Abstract:
Today a massive amount of source code is available on the Internet and open to serve
as a means for code reuse. Developers can reduce the time cost and resource cost by
reusing these external open source code in their own projects. Even though a number
of Code Search Engines (CSE) are available, finding the most relevant source code is
often challenging. In this research, we proposed a framework that can be used to
overcome the problem faced by developers in code searching and reusing. The
framework starts with the software architecture design in XML format (Class
Diagram), extracts information from the XML file, and then based on the extracted
information, fetches relevant projects using three types of crawler from GitHub,
SourceForge, and GoogleCode. We will have a huge amount of projects by
downloading process using the crawlers and need to find most relevant projects among
them.
In this research, we particularly focus on projects developed using Java language.
Each project will have a number of .java files, and all files will be represented as
Abstract Syntax Trees (AST) to extract identifiers (class names, method names, and
attributes name) and comments from the .java files.
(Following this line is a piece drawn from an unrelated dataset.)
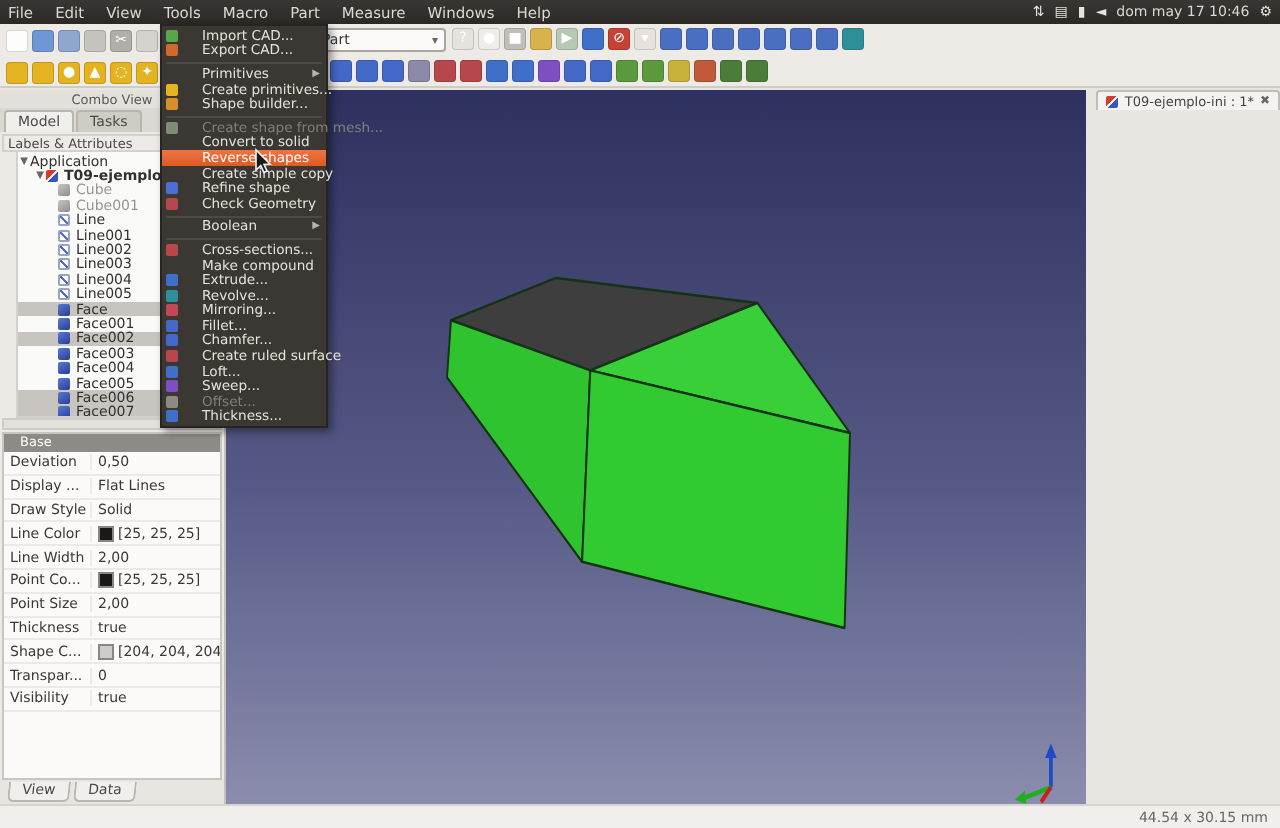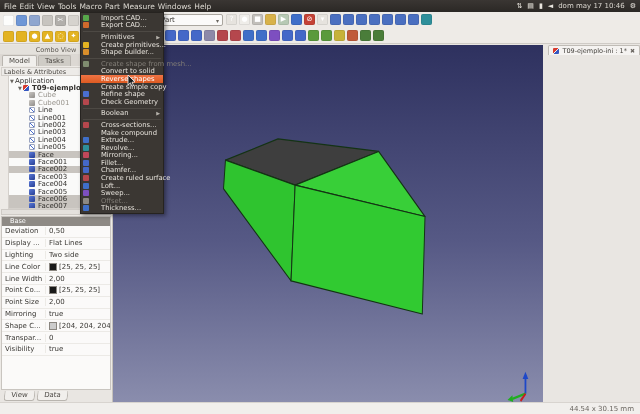"File" .top-panel .menus { gap: 3px -> 11px }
Then, on one hand, we will have
the identifiers which are extracted from the XML file (Class diagram), and the other
hand the identifiers and the action words (verbs) extracted from downloaded projects.
Action words are extracted from comments using Part of Speech technique (POS).
These two group of identifiers need to be analyzed for matching, if the identifiers are
matched, an amount of marks will be given to these identifiers, likewise marks will
be added together and then if the total marks is greater than 50%, the .java file belongs
to these identifier will be suggested as relevant code. Otherwise, synonyms of the
identifiers will be discovered using WordNet, and the matching process will be
repeated for the synonyms. For the composite identifiers, camel case splitter is used to
separate these words. If the programmers do not follow camel case naming convention,
N-gram technique is used to separate these word. The Stanford Spellchecker is used to
identify abbreviated words. Evaluation of our developed framework resulted in
95.25% of average accuracy of four subsystem [project downloader (100%), identifier
analyzer (94%), word finder (87%), and comments analyzer (100%)] accuracy.